YOUR GOAL
Find each line in the data below that contains the string "Ugirls爱尤物", and copy each such line in full.

EXCERPTED DATA
################
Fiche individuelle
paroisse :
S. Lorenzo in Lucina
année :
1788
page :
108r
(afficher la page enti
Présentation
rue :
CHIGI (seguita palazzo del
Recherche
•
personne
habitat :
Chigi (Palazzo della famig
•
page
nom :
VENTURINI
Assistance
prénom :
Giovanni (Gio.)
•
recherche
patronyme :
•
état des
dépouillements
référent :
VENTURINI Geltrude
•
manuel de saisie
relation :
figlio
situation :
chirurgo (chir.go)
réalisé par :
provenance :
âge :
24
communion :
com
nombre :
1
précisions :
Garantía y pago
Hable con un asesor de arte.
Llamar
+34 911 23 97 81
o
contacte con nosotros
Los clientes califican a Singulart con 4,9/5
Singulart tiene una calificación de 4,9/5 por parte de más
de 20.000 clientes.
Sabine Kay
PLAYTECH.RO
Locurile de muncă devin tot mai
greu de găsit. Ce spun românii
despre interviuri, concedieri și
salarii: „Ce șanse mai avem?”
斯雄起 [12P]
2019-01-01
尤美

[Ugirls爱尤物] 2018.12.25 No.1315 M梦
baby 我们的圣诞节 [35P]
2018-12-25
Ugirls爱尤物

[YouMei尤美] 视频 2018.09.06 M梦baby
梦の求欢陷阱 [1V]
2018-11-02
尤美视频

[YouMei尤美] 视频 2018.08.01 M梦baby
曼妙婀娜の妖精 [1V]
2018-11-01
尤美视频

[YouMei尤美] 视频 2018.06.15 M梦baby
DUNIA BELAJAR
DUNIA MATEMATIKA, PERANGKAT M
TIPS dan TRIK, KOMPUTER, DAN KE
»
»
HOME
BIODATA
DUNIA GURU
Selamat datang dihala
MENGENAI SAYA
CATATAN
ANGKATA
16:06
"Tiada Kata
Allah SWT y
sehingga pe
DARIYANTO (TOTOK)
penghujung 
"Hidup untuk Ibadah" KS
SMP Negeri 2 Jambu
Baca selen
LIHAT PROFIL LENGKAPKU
################
WRITTEN SOLUTION
[Ugirls爱尤物] 2018.12.25 No.1315 M梦
Ugirls爱尤物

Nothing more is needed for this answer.